Here's an excerpt from the press release:
"We are constantly watching the unfolding digital landscape for new paths we might want to take," said Carol A. Mandel, dean of the NYU Libraries. "IFB is a thought leader in the future of scholarly communication. We will work together to develop new software and new options that faculty can use to pubish, review, share, and collaborate at NYU and in the larger academic community."
For the past three years, IFB has been researching, prototyping, and sketching out models for how university presses could expand their publishing programs to include digital and networked formats. IFB is best known for its series of "networked book" experiments, which modify popular blogging technologies to create social book formats for the Web. Among these are: "Without Gods" by NYU’s Mitchell Stephens, "The Googlization of Everything" by Siva Vaidhyanathan, "Gamer Theory" by McKenzie Wark (the first fully networked digital monograph), and "Expressive Processing" by Noah Wardrip-Fruin, which is currently undergoing the first blog-based peer review.

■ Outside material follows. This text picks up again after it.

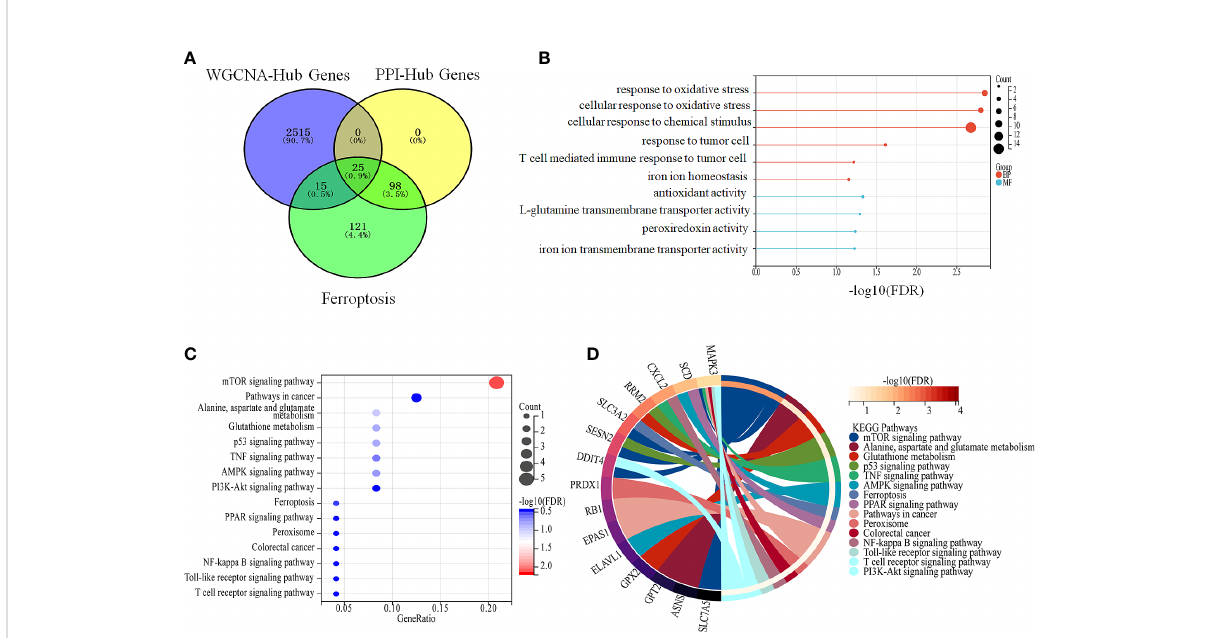
FIGURE 5 Intersecting genes are involved in ferroptosis in colon cancer. (A) Intersection of DEGs that were obtained from PPI, WGCNA analysis and ferroptosis genes (B, C) Enrichment analysis of intersecting genes. (B) Enrichment analysis of intersecting genes with biological processes related to ferroptosis. (C) Enrichment analysis of crossed genes with ferroptosis-related pathways. (D) Speci fi c intercalating genes in ferroptosis- related pathways.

Out of these projects, IFB developed CommentPress, an extension for the WordPress blog platform that enables paragraph-level commenting in the margins of a text. IFB is also at work on a powerful open source digital authoring environment called Sophie, the first version of which has just been released.
"We are thrilled to be working with NYU," said IFB Director Bob Stein. "We now have the benefit not only of the Libraries’ first-rate technical support, but also of working with world-class faculty, many of whom are leading innovators in digital scholarly communications."
In an auspicious start to their partnership, NYU Libraries and IFB have been awarded a start-up grant from the National Endowment for the Humanities (NEH) to design a set of networking tools that will serve as the membership system for MediaCommons, an all-electronic scholarly publishing network in the digital humanities that IFB has been instrumental in developing.
Under the agreement, three of IFB’s leaders will serve as visiting scholars at NYU. They are Bob Stein; Ben Vershbow, IFB editorial director; and researcher Dan Visel. They will work with NYU librarians; with the digital library team, headed by James Bullen; and with Monica McCormick, the Libraries’ program officer for digital scholarly publishing.